With HiClaw, the initial hurdle is the Matrix server setup (Synapse or Dendrite). It is not a "click and run" experience like the OpenClaw CLI; it requires a basic understanding of how federated chat protocols work.
Final Verdict
Choose OpenClaw native spawning for technical workflows, automation scripts, and tasks that need to run fast "under the hood."
Choose HiClaw if you are building the "agentic workforce" for your startup, where transparency and the ability for a human to jump into the conversation are more important than raw execution speed.
FAQ
What is the main difference between OpenClaw and HiClaw?
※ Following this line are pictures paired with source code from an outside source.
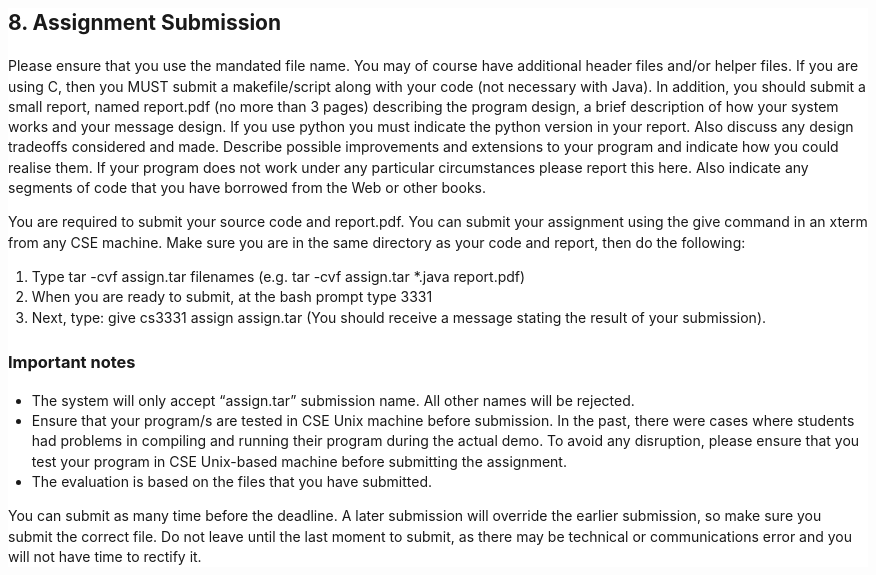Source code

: </ul>

<strong>  </strong>

<h2>8. Assignment Submission</h2>

Please ensure that you use the mandated file name. You may of course have additional header files and/or helper files. If you are using C, then you MUST submit a makefile/script along with your code (not necessary with Java). In addition, you should submit a small report, named report.pdf (no more than 3 pages) describing the program design, a brief description of how your system works and your message design. If you use python you must indicate the python version in your report. Also discuss any design tradeoffs considered and made. Describe possible improvements and extensions to your program and indicate how you could realise them. If your program does not work under any particular circumstances please report this here. Also indicate any segments of code that you have borrowed from the Web or other books.

You are required to submit your source code and report.pdf. You can submit your assignment using the give command in an xterm from any CSE machine. Make sure you are in the same directory as your code and report, then do the following:

<ol>

 <li>Type tar -cvf assign.tar filenames (e.g. tar -cvf assign.tar *.java report.pdf)</li>

 <li>When you are ready to submit, at the bash prompt type 3331</li>

 <li>Next, type: give cs3331 assign assign.tar (You should receive a message stating the result of your submission).</li>

</ol>

<h3>Important notes</h3>

<ul>

 <li>The system will only accept “assign.tar” submission name. All other names will be rejected.</li>

 <li>Ensure that your program/s are tested in CSE Unix machine before submission. In the past, there were cases where students had problems in compiling and running their program during the actual demo. To avoid any disruption, please ensure that you test your program in CSE Unix-based machine before submitting the assignment.</li>

 <li>The evaluation is based on the files that you have submitted.</li>

</ul>

You can submit as many time before the deadline. A later submission will override the earlier submission, so make sure you submit the correct file. Do not leave until the last moment to submit, as there may be technical or communications error and you will not have time to rectify it.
OpenClaw is the execution engine (the agent framework), while HiClaw is a collaboration layer that manages multiple OpenClaw agents in Matrix chat rooms. Use OpenClaw for raw tasks and HiClaw for human-AI team collaboration.
Can I run multi-agent workflows locally?
Yes. Both native spawning and HiClaw can be configured to use local LLM providers like Ollama, making the entire orchestration private and offline.
Is Directed-Graph Routing better than LLM-based orchestration?
Routing is more token-efficient and predictable for enterprise use cases, whereas LLM-based orchestration is more flexible for creative or unpredictable task delegation.